→ Required work:
Every line of the data that contains the string "process" must be copied.

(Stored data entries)

○ ○ ○

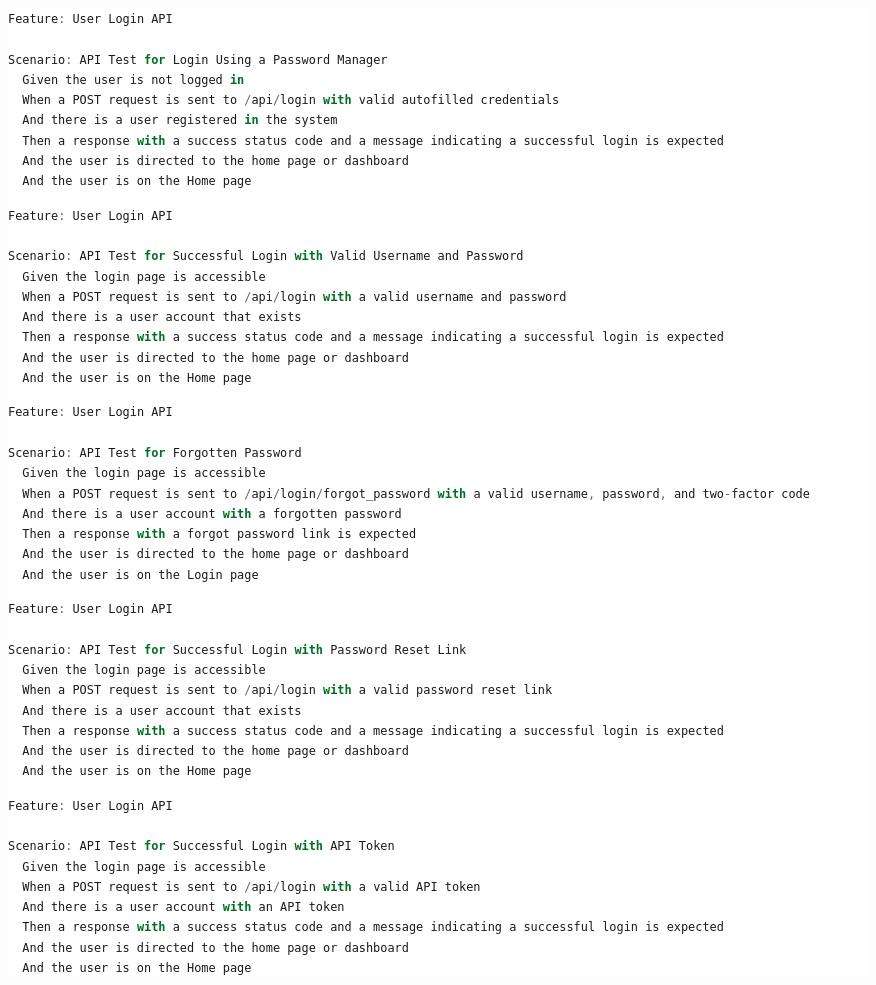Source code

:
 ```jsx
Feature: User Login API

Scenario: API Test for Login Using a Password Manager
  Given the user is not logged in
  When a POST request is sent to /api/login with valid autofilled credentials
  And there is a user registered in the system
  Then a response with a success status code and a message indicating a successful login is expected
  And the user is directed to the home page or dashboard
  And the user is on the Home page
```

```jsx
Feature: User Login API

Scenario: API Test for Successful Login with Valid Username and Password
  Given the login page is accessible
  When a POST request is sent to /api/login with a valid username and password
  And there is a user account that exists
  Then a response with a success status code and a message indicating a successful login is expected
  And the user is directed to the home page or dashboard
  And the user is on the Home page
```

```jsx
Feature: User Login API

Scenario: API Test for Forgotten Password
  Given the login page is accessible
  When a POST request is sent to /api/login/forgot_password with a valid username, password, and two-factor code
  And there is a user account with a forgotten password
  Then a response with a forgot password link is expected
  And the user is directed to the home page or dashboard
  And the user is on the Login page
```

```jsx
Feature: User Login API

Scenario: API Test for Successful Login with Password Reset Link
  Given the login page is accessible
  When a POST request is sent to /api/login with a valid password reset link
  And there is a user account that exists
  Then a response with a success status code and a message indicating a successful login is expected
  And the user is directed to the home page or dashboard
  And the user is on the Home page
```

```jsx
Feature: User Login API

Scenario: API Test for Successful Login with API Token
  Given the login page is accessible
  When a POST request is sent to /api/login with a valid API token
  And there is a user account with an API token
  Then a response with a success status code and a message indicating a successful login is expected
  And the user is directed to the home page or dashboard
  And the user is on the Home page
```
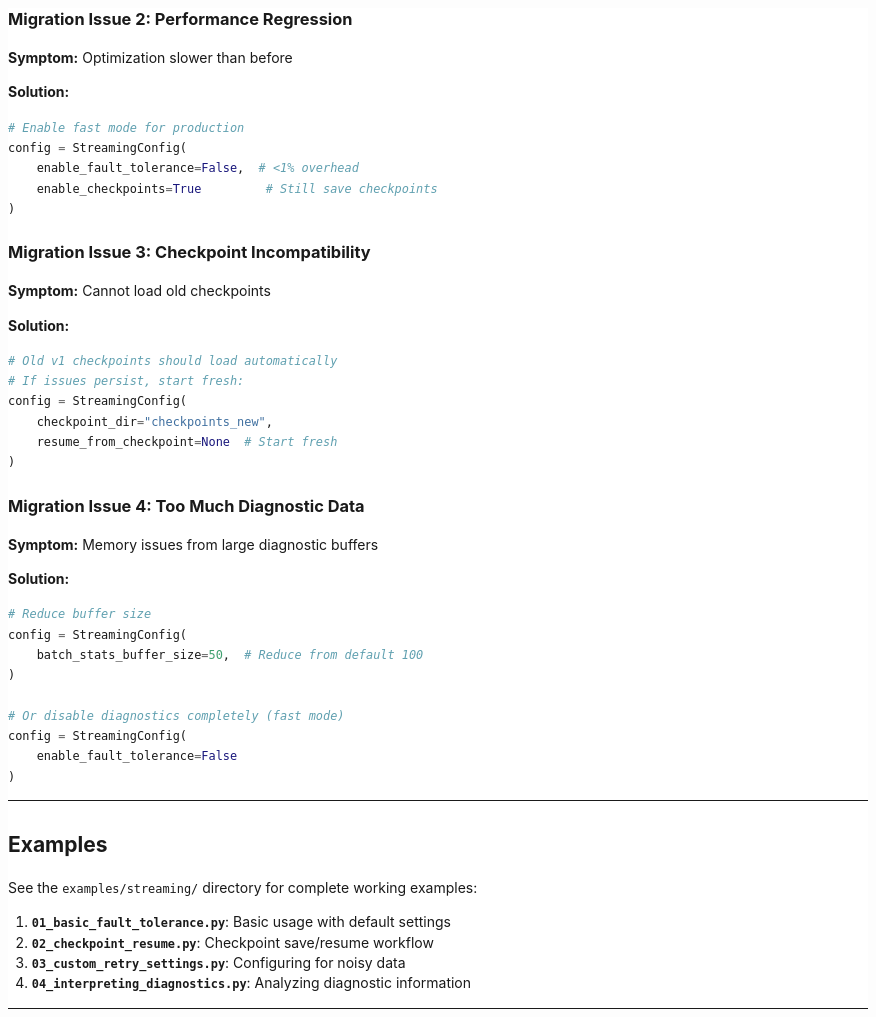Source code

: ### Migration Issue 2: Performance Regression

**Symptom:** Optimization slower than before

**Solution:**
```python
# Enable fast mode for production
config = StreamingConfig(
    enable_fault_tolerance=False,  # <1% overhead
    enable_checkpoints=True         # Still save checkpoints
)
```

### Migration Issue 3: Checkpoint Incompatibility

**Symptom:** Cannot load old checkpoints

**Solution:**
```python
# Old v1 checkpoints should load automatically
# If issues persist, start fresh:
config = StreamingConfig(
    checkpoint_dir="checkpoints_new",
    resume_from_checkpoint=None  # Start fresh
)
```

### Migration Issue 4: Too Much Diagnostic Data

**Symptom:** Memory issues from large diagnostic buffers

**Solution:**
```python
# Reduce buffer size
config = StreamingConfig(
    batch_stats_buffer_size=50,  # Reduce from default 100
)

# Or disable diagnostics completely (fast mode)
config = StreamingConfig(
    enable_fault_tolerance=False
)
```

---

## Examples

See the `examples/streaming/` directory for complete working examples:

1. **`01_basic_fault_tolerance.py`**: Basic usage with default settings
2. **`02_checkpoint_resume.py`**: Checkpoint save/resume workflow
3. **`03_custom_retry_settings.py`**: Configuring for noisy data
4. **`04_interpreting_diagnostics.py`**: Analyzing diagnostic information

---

○ ○ ○

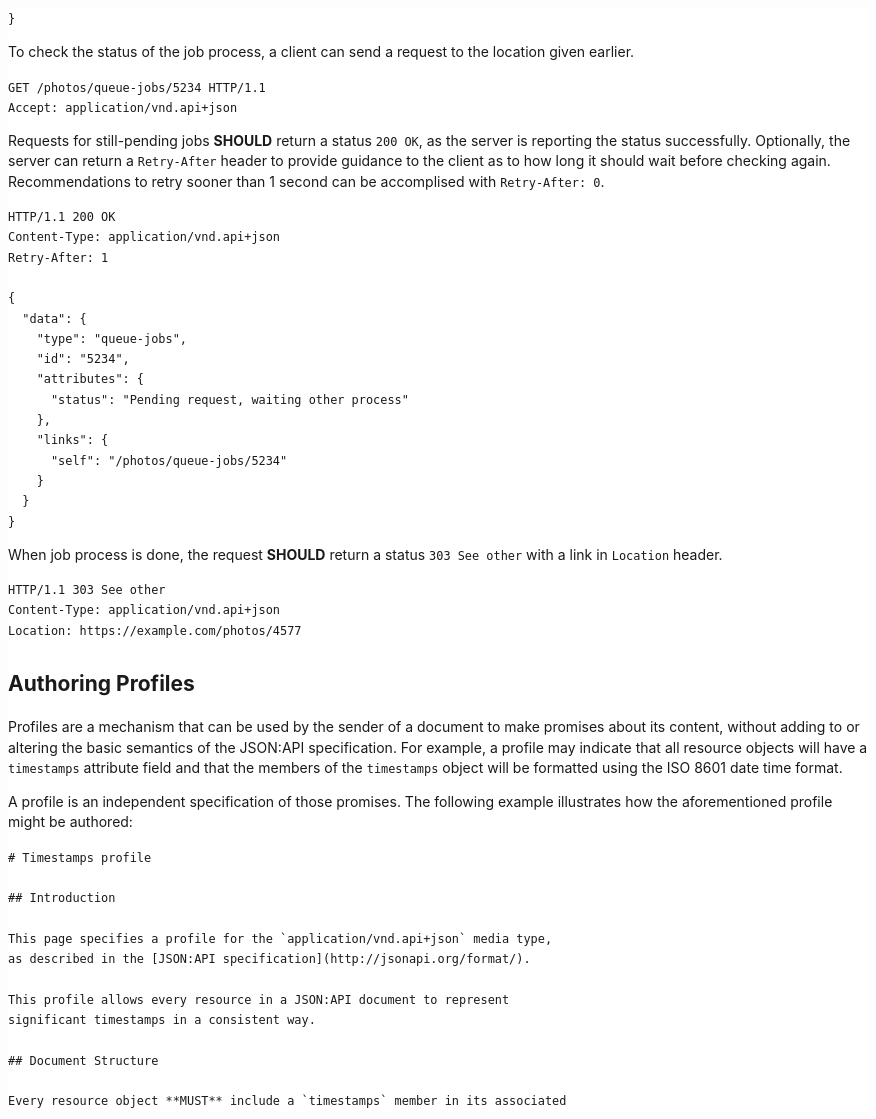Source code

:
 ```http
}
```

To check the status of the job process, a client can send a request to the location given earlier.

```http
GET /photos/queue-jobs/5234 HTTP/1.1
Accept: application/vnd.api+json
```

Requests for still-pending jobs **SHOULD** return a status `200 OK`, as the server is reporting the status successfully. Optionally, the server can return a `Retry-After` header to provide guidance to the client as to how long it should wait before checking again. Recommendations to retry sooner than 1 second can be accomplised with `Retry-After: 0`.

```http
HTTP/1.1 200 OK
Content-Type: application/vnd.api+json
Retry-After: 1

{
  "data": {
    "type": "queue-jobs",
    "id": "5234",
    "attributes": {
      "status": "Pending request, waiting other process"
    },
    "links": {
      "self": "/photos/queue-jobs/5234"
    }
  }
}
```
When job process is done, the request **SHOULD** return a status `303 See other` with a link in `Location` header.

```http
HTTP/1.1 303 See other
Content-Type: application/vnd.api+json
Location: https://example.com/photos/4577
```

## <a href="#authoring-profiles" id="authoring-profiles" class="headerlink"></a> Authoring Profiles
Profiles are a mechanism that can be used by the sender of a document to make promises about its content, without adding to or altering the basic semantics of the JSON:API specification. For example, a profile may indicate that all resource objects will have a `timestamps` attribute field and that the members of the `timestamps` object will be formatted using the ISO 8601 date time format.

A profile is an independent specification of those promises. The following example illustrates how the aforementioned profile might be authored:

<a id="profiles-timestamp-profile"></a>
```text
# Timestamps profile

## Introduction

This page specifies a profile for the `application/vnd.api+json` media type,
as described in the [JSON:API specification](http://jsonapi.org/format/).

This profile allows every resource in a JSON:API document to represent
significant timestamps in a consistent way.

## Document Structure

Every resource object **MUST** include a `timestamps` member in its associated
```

○ ○ ○

→ Answer space:
To check the status of the job process, a client can send a request to the location given earlier.
      "status": "Pending request, waiting other process"
When job process is done, the request **SHOULD** return a status `303 See other` with a link in `Location` header.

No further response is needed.